WCBD (Charleston, S Carolina) 12 February 08 Alligator Danger (Tara Lynn)
You may have one of these signs in your neighborhood…Warning. Alligators. Don't feed.
But think they aren't where you live????
Look what we found.
An alligator swimming outside a Bluffton apartment complex.
Or an alligator so well known - neighbors on John's Island called him Al.
Suzy Martin has one in her neighborhood pond in Hollywood.
“This one is smaller. He's probably under five feet around there.”
We went to Gator Getter Ron Russell to find out just how common these sights are.
“If you look at statistics of people moving into the area, there are more alligators. There's no doubt about that, but there's also more people and more people interacting with alligators,” Russell explained. He caught more then 80 gators last year as a part time catcher for the Department of Natural Resources.
By nature, alligators fear humans. They prefer cruising along in shallow fresh water at night, but you may also catch them sunning on the banks during the summer.
“You have to live by their rules when you live by an alligator. An alligator will eat a dog. It will eat a cat. But to them it's not your dog. It's not your cat. It's nothing personal. It's food to them,” said Russell.
So what do you do if you encounter an alligator in your neighborhood???
We sat in as Russell trained D-N-R officers how to catch nuisance alligators.
“The whole idea is to approach a gator from the front,” he demonstrated as he poked an alligator on its side. “See how the head sweeps and the tail sweeps, that's what they do. The tail sweeps the prey into their mouth.”
The number one rule when dealing with an alligator is not to feed it. A fed alligator can lose its fear of humans and can become a threat.
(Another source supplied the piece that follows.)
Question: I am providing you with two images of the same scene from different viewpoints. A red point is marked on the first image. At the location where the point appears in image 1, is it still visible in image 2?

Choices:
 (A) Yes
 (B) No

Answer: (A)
“A human next to the water, whether it be a baby or a small child they still associate that child with somebody feeding them and they come with that child and that's when the danger is going to happen.”
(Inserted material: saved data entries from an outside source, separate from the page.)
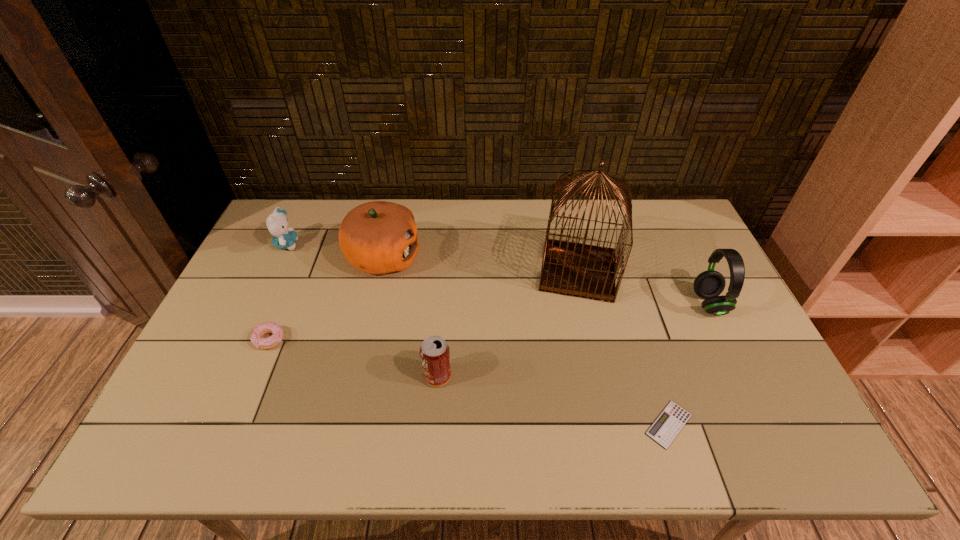
At what (x,y) coordinates should I click in order to perform the action: click on object identified as the closest to the fourth object from left to right. Please return your answer as a coordinate pair (x, y). The width and height of the screenshot is (960, 540). Looking at the image, I should click on (378, 237).

Identify which object is the closest to the tallest object. Please provide its 2D coordinates. Your answer should be formatted as a tuple, i.e. [(x, y)], where the tuple contains the x and y coordinates of a point satisfying the conditions above.

[(709, 284)]

Where is `vacant area that satisfies the following two spatial constraints: 1. on the face of the kitten; 2. on the right side of the fourth object from right to left`? This screenshot has width=960, height=540. vacant area that satisfies the following two spatial constraints: 1. on the face of the kitten; 2. on the right side of the fourth object from right to left is located at coordinates (225, 376).

The image size is (960, 540). I want to click on vacant space that satisfies the following two spatial constraints: 1. on the face of the kitten; 2. on the left side of the sixth farthest object, so click(x=225, y=376).

What are the coordinates of `free point that satisfies the following two spatial constraints: 1. on the back side of the birdcage; 2. on the face of the kitten` in the screenshot? It's located at (572, 245).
And as more developments pop up in the Lowcounty, Russell says alligators have no where else to go....but closer to you.
“If an alligator can move inland to a more secure pond in a neighborhood, he's going to do that because that's what he's trying to do. Survive,” Russell added.
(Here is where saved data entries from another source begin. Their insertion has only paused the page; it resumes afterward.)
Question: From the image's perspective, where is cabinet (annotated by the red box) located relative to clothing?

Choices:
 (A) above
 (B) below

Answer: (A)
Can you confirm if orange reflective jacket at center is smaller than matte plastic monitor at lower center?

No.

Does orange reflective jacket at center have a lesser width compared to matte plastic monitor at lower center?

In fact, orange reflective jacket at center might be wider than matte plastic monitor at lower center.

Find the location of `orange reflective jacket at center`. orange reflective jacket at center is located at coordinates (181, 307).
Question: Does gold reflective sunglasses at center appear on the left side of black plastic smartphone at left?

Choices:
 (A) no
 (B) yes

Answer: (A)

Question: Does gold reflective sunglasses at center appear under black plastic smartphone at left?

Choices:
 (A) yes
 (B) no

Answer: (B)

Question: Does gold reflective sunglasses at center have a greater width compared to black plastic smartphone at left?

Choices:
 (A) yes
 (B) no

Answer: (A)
“So is there a problem with aggressive alligators in the Lowcountry?” I asked him.
“As far as I'm concerned, none of them are aggressive.”
Conservationist and reptile rescuer Roark Ferguson estimates there are about 100,000 alligators in South Carolina, but there are no official counts…one reason he's concerned that lawmakers are proposing an alligator hunting season to control the population.
“It's an absolute scientific impossibility. You can't have an overabundance or too many alligators in a given area. Big gators keep small gators under control and if you take away the big gators, there's no telling what will happen,” Ferguson explained.
An unanswered question that could make neighborhood alligator sightings more common.
It is against the law to feed, kill or harm an alligator and if you do it could cost you at least a 500 dollar fine. But if in the rare chance an alligator grabs hold of you, whack the animal on the nose or give a hard poke to it's eyes.
State officials and the men we spoke to say there hasn't been a fatal alligator attack in the state of South Carolina in at least 100 years and there's less than one attack per year in the state.